Tout le monde n'a pas un parcours linéaire. Après une rupture conventionnelle, un ingénieur a entrepris un tour du monde… et depuis son retour il tarde à rebondir. Comment justifier cette interruption aux yeux d'un recruteur?

Certains font le choix de tout miser sur leur carrière. D'autres préfèrent profiter des opportunités de la vie. À l'exemple de cet ingénieur de 30 ans, qui a préféré quitter le poste qu'il occupait depuis 3 ans. Profitant des indemnités obtenues dans le cadre d'une rupture conventionnelle, il a décidé de faire un tour du monde qui a duré 18 mois.

Depuis son retour en France, il n'a qu'une envie: retrouver un job. Mais le marché du travail s'avère plus fermé qu'il ne pensait. Malgré ses nombreuses démarches, il n'a obtenu aucun entretien. Sa dernière expérience professionnelle remonte désormais à 3 ans… un trou dans son CV qui ne peut que faire tiquer les recruteurs. "C'est un cas très dur, le trou est extrêmement mal placé dans le CV et le candidat se retrouve face à un volume très important de concurrents qui eux n'ont pas pris du bon temps", analyse Fabrice Coudray, directeur chez Robert Half.

Rassurer le recruteur en donnant des contacts

Pour autant, cela ne sert à rien de chercher des astuces pour tenter de camoufler cette interruption, notamment en changeant la hiérarchie des informations en abandonnant l'ordre chronologique. "La seule chose à faire c'est de prendre les trois années d'expérience acquises dans son unique poste, de les détailler au maximum et de fournir une liste précise de contacts pouvant attester de la capacité à travailler et des compétences.

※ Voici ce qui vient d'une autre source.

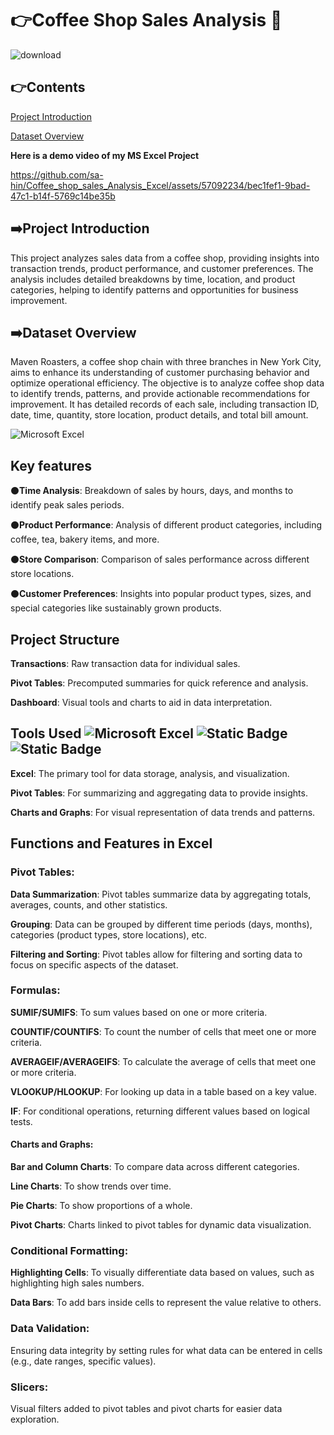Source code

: # :point_right:Coffee Shop Sales Analysis :tea:                                                        
![download](https://github.com/sa-hin/Coffee_shop_sales_Analysis_Excel/assets/57092234/65ddd4e7-dd63-4d32-940e-aeb5eaf93b72)

## :point_right:Contents
[Project Introduction](https://github.com/sa-hin/Coffee_shop_sales_Analysis_Excel/blob/my-new-branch/README.md#project-introduction)

[Dataset Overview](https://github.com/sa-hin/Coffee_shop_sales_Analysis_Excel/edit/my-new-branch/README.md#dataset-overview) 


__Here is a demo video of my MS Excel Project__

https://github.com/sa-hin/Coffee_shop_sales_Analysis_Excel/assets/57092234/bec1fef1-9bad-47c1-b14f-5769c14be35b 

## :arrow_right:Project Introduction
This project analyzes sales data from a coffee shop, providing insights into transaction trends, product performance, and customer preferences. The analysis includes detailed breakdowns by time, location, and product categories, helping to identify patterns and opportunities for business improvement. 

## :arrow_right:Dataset Overview
Maven Roasters, a coffee shop chain with three branches in New York City, aims to enhance its understanding of customer purchasing behavior and optimize operational efficiency. The objective is to analyze coffee shop data to identify trends, patterns, and provide actionable recommendations for improvement. It has detailed records of each sale, including transaction ID, date, time, quantity, store location, product details, and total bill amount.

![Microsoft Excel](https://img.shields.io/badge/Microsoft_Excel-217346?style=for-the-badge&logo=microsoft-excel&logoColor=white) 

## Key features
:black_circle:__Time Analysis__: Breakdown of sales by hours, days, and months to identify peak sales periods.

:black_circle:__Product Performance__: Analysis of different product categories, including coffee, tea, bakery items, and more.

:black_circle:__Store Comparison__: Comparison of sales performance across different store locations.

:black_circle:__Customer Preferences__: Insights into popular product types, sizes, and special categories like sustainably grown products.

## Project Structure

__Transactions__: Raw transaction data for individual sales.

__Pivot Tables__: Precomputed summaries for quick reference and analysis.

__Dashboard__: Visual tools and charts to aid in data interpretation. 

## Tools Used ![Microsoft Excel](https://img.shields.io/badge/Microsoft_Excel-217346?style=for-the-badge&logo=microsoft-excel&logoColor=white) ![Static Badge](https://img.shields.io/badge/:badgeContent) ![Static Badge](https://img.shields.io/badge/Chats_and-Graphs-red)


__Excel__: The primary tool for data storage, analysis, and visualization.

__Pivot Tables__: For summarizing and aggregating data to provide insights.

__Charts and Graphs__: For visual representation of data trends and patterns. 

## Functions and Features in Excel

### Pivot Tables:

__Data Summarization__: Pivot tables summarize data by aggregating totals, averages, counts, and other statistics.

__Grouping__: Data can be grouped by different time periods (days, months), categories (product types, store locations), etc.

__Filtering and Sorting__: Pivot tables allow for filtering and sorting data to focus on specific aspects of the dataset.

### Formulas:

__SUMIF/SUMIFS__: To sum values based on one or more criteria.

__COUNTIF/COUNTIFS__: To count the number of cells that meet one or more criteria.

__AVERAGEIF/AVERAGEIFS__: To calculate the average of cells that meet one or more criteria.

__VLOOKUP/HLOOKUP__: For looking up data in a table based on a key value.

__IF__: For conditional operations, returning different values based on logical tests.

#### Charts and Graphs:

__Bar and Column Charts__: To compare data across different categories.

__Line Charts__: To show trends over time.

__Pie Charts__: To show proportions of a whole.

__Pivot Charts__: Charts linked to pivot tables for dynamic data visualization.

### Conditional Formatting:

__Highlighting Cells__: To visually differentiate data based on values, such as highlighting high sales numbers.

__Data Bars__: To add bars inside cells to represent the value relative to others.

### Data Validation:

Ensuring data integrity by setting rules for what data can be entered in cells (e.g., date ranges, specific values).

### Slicers:

Visual filters added to pivot tables and pivot charts for easier data exploration.


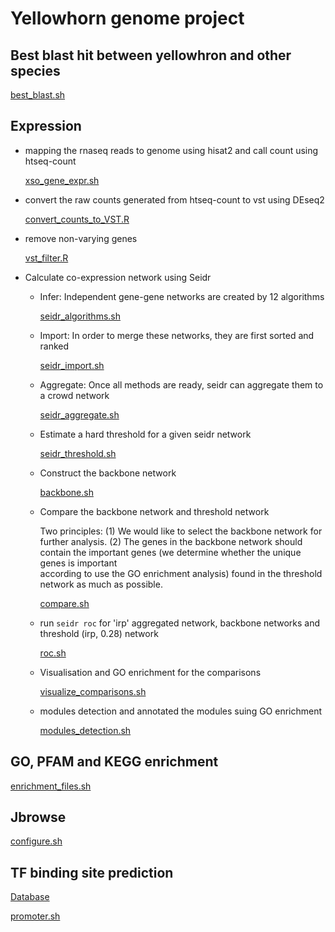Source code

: # Yellowhorn genome project

## Best blast hit between yellowhron and other species

[best_blast.sh](https://github.com/hui-liu/Yellowhorn_genome/blob/master/BLAST/best_blast.sh)

## Expression
- mapping the rnaseq reads to genome using hisat2 and call count using htseq-count

  [xso_gene_expr.sh](https://github.com/hui-liu/Yellowhorn_genome/blob/master/Expression/xso_gene_expr.sh)

- convert the raw counts generated from htseq-count to vst using DEseq2

  [convert_counts_to_VST.R](https://github.com/hui-liu/Yellowhorn_genome/blob/master/Expression/convert_counts_to_VST.R)

- remove non-varying genes

  [vst_filter.R](https://github.com/hui-liu/Yellowhorn_genome/blob/master/Expression/vst_filter.R)

- Calculate co-expression network using Seidr

  - Infer: Independent gene-gene networks are created by 12 algorithms
  
    [seidr_algorithms.sh](https://github.com/hui-liu/Yellowhorn_genome/blob/master/Expression/seidr_algorithms.sh)
    
  - Import: In order to merge these networks, they are first sorted and ranked
  
    [seidr_import.sh](https://github.com/hui-liu/Yellowhorn_genome/blob/master/Expression/seidr_import.sh)
    
  - Aggregate: Once all methods are ready, seidr can aggregate them to a crowd network
  
    [seidr_aggregate.sh](https://github.com/hui-liu/Yellowhorn_genome/blob/master/Expression/seidr_aggregate.sh)
    
  - Estimate a hard threshold for a given seidr network
  
    [seidr_threshold.sh](https://github.com/hui-liu/Yellowhorn_genome/blob/master/Expression/seidr_threshold.sh)

  - Construct the backbone network
  
    [backbone.sh](https://github.com/hui-liu/Yellowhorn_genome/blob/master/Expression/backbone.sh)
    
  - Compare the backbone network and threshold network
  
    Two principles:
    (1) We would like to select the backbone network for further analysis.
    (2) The genes in the backbone network should contain the important genes (we determine whether the unique genes is important      
        according to use the GO enrichment analysis) found in the threshold network as much as possible.
  
    [compare.sh](https://github.com/hui-liu/Yellowhorn_genome/blob/master/Expression/compare.sh)
    
  - run `seidr roc` for 'irp' aggregated network, backbone networks and threshold (irp, 0.28) network
    
    [roc.sh](https://github.com/hui-liu/Yellowhorn_genome/blob/master/Expression/roc.sh)
    
  - Visualisation and GO enrichment for the comparisons
  
    [visualize_comparisons.sh](https://github.com/hui-liu/Yellowhorn_genome/blob/master/Expression/visualize_comparisons.sh)
    
  - modules detection and annotated the modules suing GO enrichment
    
     [modules_detection.sh](https://github.com/hui-liu/Yellowhorn_genome/blob/master/Expression/modules_detection.sh)

## GO, PFAM and KEGG enrichment

[enrichment_files.sh](https://github.com/hui-liu/Yellowhorn_genome/blob/master/scripts/enrichment_files.sh)

## Jbrowse

[configure.sh](https://github.com/hui-liu/Yellowhorn_genome/blob/master/Jbrowse/configure.sh)


## TF binding site prediction

[Database](http://meme-suite.org/meme-software/Databases/motifs/motif_databases.12.18.tgz)

[promoter.sh](https://github.com/hui-liu/Yellowhorn_genome/blob/master/scripts/promoter.sh)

Il faut fournir les noms et les téléphones", explique Fabrice Coudray. Il faut faire valider votre profil avant même l'entretien, alors que d'habitude, c'est la dernière étape avant le recrutement.

Lors de l'entretien il ne faut pas non plus se focaliser sur les expériences acquises lors de ce voyage, comme la pratique de plusieurs langues, les rencontres, l'ouverture d'esprit... Fabrice Coudray pense qu'il faut faire exactement le contraire: "Le côté 'j'ai grandi grâce à mon voyage', ça va à 20 ans. Là on fait face à une erreur stratégique de carrière".

Le recruteur le sait, il attend que le candidat soit d'accord avec lui. Il faut donc expliquer que cette interruption professionnelle est la conséquence d'une erreur de timing, d'une mauvaise évaluation de la difficulté du marché du travail au retour. Il faut convaincre le recruteur que cette erreur de stratégie ne remet pas en cause sa capacité de travail.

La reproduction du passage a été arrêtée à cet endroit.